# [Aim of the exercise]
Write out exactly the lines of the entries below from the one holding "(plotframeref false)" to the one holding "(outputformat 1)", inclusive, and leave out all other lines.

#### Information provided ####

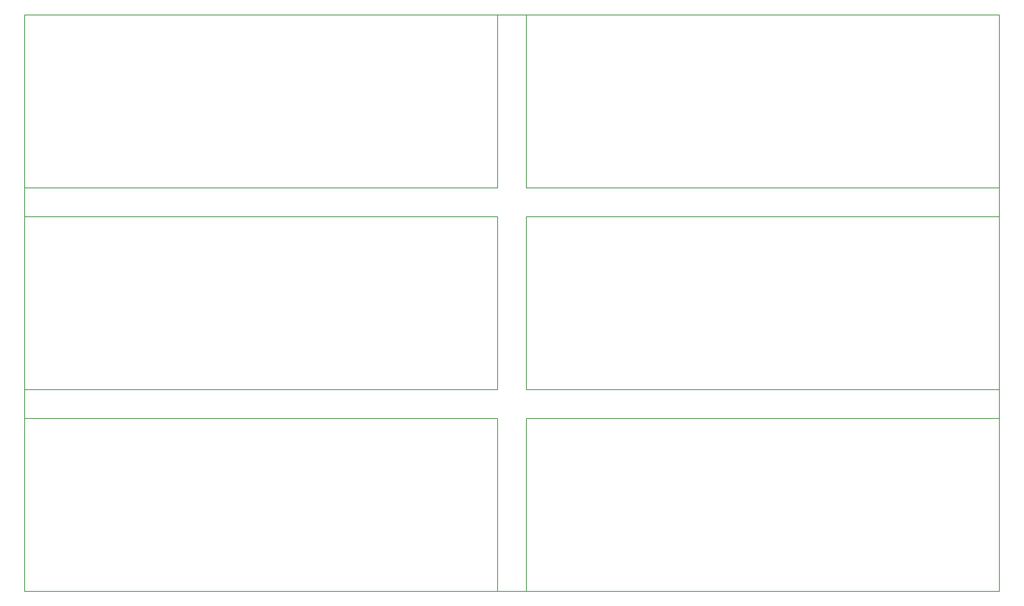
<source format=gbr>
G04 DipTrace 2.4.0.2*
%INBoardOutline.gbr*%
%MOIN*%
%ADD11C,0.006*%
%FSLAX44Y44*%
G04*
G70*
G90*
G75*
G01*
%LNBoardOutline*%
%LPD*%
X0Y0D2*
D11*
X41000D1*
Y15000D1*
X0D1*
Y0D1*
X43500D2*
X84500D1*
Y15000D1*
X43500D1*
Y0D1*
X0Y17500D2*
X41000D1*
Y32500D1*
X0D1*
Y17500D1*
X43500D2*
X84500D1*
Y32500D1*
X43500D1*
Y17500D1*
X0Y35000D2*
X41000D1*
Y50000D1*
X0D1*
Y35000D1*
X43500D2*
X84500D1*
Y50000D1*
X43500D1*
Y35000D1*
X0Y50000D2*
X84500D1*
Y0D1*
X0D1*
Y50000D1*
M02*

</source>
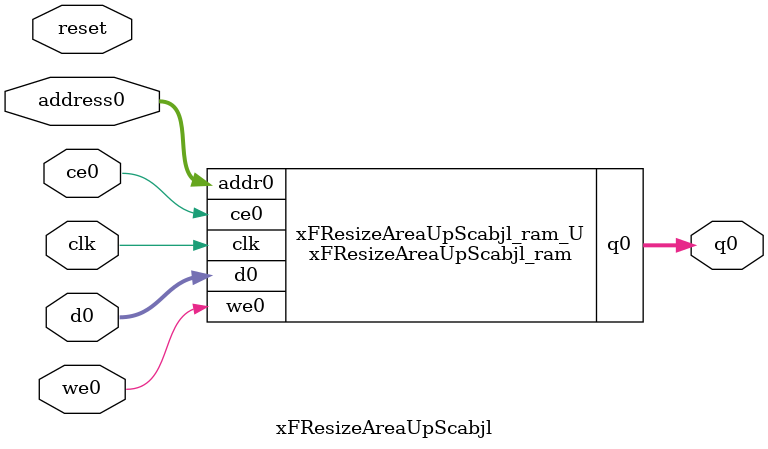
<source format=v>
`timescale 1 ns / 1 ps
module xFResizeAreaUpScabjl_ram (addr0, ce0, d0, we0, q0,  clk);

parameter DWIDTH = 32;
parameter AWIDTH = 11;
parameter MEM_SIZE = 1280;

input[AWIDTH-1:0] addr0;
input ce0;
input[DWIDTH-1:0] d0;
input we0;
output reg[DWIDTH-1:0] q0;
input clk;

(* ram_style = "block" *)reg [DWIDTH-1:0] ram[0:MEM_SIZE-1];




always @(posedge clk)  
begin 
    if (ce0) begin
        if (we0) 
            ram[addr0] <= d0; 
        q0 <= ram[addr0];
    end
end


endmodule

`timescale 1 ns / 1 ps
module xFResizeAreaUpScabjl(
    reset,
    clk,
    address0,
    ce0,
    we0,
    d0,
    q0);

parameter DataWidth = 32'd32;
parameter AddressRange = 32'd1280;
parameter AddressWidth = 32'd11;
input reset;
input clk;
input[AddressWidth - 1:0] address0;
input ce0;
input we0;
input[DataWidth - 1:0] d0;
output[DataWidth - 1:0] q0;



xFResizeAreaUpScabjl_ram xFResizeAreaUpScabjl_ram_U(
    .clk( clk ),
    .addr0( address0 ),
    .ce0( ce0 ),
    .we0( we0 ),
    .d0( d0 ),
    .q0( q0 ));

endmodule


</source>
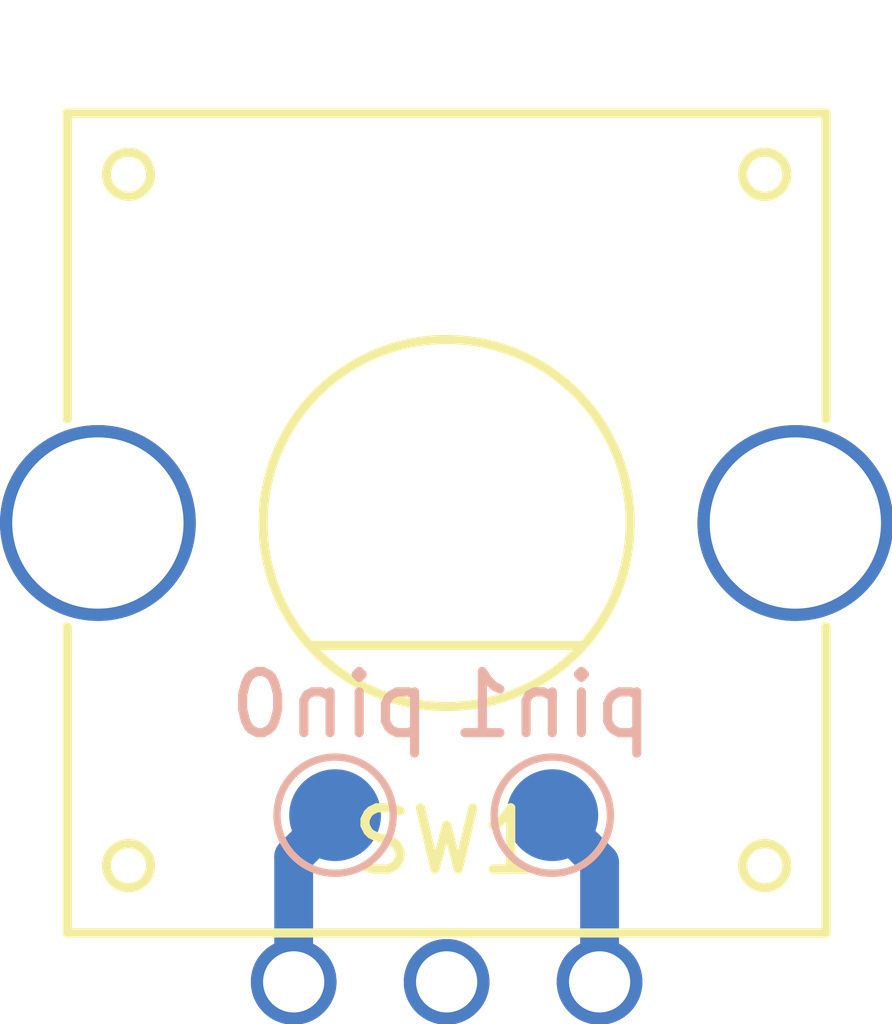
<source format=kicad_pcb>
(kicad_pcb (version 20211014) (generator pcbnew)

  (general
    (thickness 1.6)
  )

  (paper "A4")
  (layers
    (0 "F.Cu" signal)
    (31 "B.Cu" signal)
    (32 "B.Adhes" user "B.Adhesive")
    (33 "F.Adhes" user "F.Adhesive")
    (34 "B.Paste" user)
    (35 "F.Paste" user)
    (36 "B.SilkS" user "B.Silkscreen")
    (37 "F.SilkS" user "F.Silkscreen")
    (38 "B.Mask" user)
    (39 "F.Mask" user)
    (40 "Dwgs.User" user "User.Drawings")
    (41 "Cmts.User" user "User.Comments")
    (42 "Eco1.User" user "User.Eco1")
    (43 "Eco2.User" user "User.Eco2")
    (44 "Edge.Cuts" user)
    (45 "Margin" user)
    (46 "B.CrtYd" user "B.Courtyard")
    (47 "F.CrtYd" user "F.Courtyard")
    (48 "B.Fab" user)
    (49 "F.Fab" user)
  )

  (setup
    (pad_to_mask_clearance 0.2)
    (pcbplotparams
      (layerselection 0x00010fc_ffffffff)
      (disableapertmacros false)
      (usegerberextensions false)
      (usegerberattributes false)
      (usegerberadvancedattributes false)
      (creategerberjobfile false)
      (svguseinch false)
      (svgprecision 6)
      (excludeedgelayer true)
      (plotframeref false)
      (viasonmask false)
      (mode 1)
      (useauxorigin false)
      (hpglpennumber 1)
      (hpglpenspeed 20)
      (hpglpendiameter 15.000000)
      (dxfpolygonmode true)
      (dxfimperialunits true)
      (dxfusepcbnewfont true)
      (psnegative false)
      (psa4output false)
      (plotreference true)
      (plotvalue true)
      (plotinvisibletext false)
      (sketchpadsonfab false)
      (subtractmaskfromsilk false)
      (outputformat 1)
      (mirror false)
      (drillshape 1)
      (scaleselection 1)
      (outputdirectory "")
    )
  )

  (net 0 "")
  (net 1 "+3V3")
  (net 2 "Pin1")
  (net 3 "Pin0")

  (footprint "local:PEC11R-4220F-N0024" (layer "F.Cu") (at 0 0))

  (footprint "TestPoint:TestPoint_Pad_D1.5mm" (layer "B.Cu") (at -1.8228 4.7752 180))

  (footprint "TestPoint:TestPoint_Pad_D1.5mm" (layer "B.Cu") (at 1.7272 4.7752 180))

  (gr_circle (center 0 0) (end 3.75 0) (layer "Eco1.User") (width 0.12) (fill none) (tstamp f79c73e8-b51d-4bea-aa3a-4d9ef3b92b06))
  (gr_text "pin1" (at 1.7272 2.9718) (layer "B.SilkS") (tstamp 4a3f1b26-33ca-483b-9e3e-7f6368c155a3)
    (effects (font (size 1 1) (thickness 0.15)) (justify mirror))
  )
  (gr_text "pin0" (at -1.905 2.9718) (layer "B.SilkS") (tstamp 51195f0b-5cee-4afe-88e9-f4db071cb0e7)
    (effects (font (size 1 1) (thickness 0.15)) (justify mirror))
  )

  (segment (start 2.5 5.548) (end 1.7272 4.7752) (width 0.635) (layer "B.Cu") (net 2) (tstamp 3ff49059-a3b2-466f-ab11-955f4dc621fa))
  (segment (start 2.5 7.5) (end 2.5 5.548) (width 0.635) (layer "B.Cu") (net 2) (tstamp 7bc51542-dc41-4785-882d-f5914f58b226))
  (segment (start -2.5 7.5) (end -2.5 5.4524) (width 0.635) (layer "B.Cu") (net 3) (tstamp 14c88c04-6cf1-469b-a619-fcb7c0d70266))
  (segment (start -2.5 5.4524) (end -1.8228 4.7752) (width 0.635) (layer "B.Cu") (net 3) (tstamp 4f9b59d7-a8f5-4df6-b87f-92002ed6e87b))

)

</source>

####
#### Information provided ####

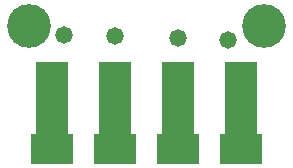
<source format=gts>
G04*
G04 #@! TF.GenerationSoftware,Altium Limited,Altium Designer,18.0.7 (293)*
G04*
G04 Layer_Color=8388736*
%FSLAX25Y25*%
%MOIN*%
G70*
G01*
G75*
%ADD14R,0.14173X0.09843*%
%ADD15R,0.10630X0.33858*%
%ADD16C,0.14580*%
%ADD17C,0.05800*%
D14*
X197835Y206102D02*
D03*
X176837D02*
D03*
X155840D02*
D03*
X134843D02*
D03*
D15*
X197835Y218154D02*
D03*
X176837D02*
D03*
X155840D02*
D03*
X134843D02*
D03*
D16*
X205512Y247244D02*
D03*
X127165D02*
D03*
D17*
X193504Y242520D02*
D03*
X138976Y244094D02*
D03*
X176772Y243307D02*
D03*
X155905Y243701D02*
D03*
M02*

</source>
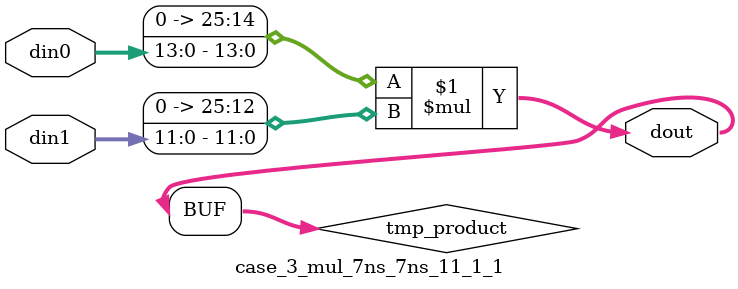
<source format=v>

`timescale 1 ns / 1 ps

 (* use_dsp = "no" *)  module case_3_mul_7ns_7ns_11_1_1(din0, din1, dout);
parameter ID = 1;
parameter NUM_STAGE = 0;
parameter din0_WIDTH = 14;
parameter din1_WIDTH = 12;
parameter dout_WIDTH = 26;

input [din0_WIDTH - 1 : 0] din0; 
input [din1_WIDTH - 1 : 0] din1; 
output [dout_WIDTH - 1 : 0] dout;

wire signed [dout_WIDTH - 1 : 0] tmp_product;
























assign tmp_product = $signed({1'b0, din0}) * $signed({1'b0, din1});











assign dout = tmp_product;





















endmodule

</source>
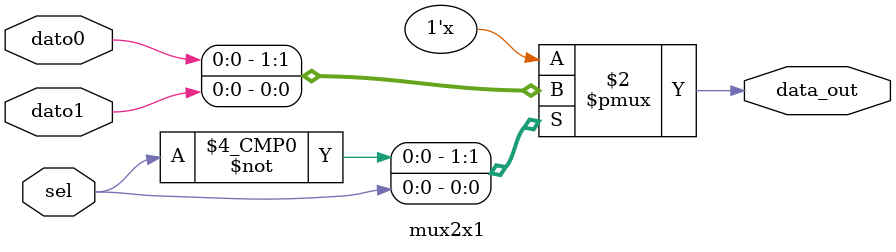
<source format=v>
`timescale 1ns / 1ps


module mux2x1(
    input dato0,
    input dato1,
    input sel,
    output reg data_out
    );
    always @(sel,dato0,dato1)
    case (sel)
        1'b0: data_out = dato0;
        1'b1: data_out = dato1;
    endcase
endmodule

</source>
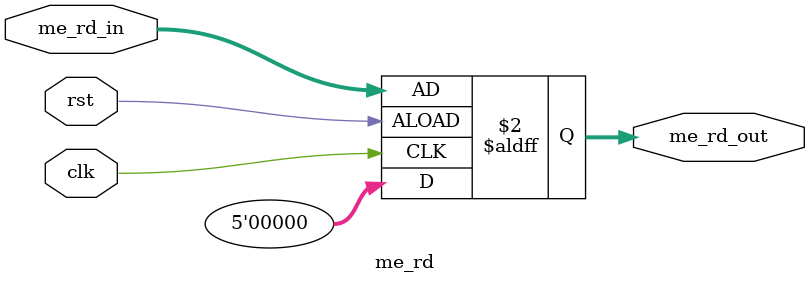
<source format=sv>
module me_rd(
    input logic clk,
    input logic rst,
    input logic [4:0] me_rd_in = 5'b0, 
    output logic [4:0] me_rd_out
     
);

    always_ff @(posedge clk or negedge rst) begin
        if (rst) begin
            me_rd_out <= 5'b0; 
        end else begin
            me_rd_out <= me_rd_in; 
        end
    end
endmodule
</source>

####
#### Information provided ####

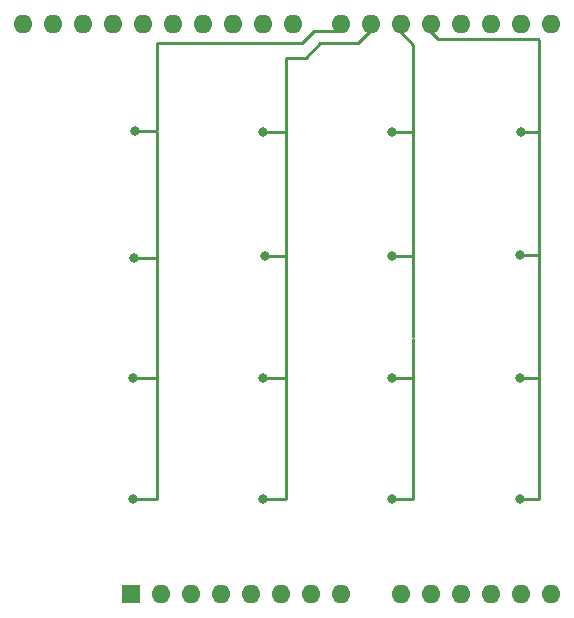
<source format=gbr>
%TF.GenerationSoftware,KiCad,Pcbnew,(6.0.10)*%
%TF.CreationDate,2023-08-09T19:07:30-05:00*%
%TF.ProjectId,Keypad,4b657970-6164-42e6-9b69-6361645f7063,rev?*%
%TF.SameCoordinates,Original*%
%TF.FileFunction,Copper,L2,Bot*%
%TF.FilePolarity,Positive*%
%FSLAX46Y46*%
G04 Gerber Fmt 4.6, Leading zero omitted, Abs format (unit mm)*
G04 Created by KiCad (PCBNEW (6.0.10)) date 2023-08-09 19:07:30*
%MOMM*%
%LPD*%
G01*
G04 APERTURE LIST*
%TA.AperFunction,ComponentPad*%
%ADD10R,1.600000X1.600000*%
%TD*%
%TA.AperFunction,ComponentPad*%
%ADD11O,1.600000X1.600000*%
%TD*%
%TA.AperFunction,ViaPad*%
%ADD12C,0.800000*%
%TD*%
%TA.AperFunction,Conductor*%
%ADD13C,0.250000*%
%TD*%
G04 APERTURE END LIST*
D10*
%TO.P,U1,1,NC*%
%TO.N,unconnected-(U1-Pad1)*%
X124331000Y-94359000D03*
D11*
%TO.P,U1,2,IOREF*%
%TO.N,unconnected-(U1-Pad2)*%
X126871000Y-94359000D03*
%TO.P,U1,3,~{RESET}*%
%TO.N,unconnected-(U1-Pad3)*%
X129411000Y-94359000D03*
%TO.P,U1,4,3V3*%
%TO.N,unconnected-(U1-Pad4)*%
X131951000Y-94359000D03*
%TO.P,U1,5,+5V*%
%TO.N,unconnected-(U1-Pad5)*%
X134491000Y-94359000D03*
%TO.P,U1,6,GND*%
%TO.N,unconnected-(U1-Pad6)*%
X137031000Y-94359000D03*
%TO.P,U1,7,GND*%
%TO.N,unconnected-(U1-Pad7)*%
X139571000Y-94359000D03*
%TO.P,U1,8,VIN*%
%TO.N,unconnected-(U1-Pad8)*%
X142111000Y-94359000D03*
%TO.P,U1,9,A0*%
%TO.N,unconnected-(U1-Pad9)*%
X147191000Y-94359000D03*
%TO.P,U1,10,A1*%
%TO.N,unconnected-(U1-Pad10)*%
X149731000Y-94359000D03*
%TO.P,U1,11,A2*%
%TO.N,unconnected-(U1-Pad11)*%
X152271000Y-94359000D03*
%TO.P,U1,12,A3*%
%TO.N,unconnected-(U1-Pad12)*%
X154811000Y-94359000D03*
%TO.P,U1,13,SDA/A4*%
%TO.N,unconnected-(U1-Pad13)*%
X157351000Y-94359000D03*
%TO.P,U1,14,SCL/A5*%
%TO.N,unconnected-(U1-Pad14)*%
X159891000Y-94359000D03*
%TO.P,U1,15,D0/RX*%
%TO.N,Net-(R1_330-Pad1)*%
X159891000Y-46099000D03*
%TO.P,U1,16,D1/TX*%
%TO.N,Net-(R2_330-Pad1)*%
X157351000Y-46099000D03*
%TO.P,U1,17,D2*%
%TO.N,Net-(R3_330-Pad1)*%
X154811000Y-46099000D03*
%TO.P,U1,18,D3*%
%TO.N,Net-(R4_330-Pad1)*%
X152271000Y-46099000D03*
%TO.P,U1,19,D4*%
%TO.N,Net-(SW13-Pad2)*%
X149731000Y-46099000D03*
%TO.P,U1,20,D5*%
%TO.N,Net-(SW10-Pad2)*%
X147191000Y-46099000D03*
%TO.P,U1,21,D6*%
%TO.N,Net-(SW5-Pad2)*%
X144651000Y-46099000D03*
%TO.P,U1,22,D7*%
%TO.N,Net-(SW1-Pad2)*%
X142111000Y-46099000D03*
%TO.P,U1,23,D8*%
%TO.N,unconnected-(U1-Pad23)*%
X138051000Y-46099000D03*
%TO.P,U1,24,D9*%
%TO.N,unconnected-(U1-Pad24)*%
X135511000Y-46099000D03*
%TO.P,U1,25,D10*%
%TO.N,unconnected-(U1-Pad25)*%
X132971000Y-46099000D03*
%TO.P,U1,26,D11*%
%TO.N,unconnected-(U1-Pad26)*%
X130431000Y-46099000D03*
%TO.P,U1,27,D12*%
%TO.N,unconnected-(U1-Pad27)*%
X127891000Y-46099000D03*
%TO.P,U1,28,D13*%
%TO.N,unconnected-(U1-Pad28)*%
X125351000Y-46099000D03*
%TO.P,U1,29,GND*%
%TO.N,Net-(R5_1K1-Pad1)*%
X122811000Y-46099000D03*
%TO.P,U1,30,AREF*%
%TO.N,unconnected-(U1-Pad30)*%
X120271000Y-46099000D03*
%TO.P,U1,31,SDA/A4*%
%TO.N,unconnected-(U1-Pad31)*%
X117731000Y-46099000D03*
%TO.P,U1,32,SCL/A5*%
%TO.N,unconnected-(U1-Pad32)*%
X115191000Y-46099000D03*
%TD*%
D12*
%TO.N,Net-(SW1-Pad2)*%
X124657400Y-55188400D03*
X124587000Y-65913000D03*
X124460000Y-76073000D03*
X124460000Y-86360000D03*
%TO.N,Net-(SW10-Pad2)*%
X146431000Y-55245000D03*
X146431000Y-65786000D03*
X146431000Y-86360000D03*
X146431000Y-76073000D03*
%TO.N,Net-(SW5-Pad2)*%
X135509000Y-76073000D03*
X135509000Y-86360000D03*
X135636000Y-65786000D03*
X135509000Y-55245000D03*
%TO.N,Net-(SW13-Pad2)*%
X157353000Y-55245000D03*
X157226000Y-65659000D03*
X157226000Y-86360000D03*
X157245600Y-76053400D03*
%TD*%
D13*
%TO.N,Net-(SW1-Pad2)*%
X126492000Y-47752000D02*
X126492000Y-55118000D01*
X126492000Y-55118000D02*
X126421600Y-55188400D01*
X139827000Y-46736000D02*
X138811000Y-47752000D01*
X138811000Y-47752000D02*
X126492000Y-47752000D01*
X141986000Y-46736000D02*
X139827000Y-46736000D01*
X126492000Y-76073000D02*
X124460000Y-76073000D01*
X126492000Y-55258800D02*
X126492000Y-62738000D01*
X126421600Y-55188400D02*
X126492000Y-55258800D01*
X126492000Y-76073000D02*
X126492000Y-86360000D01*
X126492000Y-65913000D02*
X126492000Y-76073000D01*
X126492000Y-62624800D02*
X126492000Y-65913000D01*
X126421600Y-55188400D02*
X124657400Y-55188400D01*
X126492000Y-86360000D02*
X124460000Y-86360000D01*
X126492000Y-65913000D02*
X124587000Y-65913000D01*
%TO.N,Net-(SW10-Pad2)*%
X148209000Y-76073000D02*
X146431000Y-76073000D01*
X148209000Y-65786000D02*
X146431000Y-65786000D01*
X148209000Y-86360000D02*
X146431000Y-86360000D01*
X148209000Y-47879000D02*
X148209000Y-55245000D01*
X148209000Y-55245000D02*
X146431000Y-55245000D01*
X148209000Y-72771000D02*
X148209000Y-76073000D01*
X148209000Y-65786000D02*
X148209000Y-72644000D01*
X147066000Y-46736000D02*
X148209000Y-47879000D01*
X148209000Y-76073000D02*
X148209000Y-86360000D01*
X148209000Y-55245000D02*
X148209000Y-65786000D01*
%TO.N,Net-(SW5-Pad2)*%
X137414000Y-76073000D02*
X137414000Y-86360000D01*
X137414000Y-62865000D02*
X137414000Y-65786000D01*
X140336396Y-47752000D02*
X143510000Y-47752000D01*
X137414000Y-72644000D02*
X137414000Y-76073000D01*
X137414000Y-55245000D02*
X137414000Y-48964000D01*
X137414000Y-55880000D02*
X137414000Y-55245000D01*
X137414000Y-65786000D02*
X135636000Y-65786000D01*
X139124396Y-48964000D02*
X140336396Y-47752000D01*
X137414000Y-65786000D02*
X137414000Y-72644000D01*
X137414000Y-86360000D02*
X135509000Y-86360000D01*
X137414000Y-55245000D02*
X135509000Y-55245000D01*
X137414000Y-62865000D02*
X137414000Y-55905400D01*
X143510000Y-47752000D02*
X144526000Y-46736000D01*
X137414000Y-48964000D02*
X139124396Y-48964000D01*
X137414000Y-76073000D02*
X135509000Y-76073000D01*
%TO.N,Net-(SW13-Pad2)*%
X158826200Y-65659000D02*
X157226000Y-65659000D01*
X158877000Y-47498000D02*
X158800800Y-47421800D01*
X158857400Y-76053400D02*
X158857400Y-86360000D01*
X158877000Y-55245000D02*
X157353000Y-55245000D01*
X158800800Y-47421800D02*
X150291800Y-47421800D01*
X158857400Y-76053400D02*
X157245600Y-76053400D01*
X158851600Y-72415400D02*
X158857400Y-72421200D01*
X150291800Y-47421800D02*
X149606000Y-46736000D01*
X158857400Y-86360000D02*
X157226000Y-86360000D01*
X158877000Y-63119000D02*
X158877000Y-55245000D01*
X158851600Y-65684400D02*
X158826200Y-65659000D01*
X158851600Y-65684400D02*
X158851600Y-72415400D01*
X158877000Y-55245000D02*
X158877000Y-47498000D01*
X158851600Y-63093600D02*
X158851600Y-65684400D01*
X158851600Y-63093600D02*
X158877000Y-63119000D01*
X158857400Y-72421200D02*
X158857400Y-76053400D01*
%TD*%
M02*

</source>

####

# [Response to the task]
      (plotframeref false)
      (viasonmask false)
      (mode 1)
      (useauxorigin false)
      (hpglpennumber 1)
      (hpglpenspeed 20)
      (hpglpendiameter 15.000000)
      (dxfpolygonmode true)
      (dxfimperialunits true)
      (dxfusepcbnewfont true)
      (psnegative false)
      (psa4output false)
      (plotreference true)
      (plotvalue true)
      (plotinvisibletext false)
      (sketchpadsonfab false)
      (subtractmaskfromsilk false)
      (outputformat 1)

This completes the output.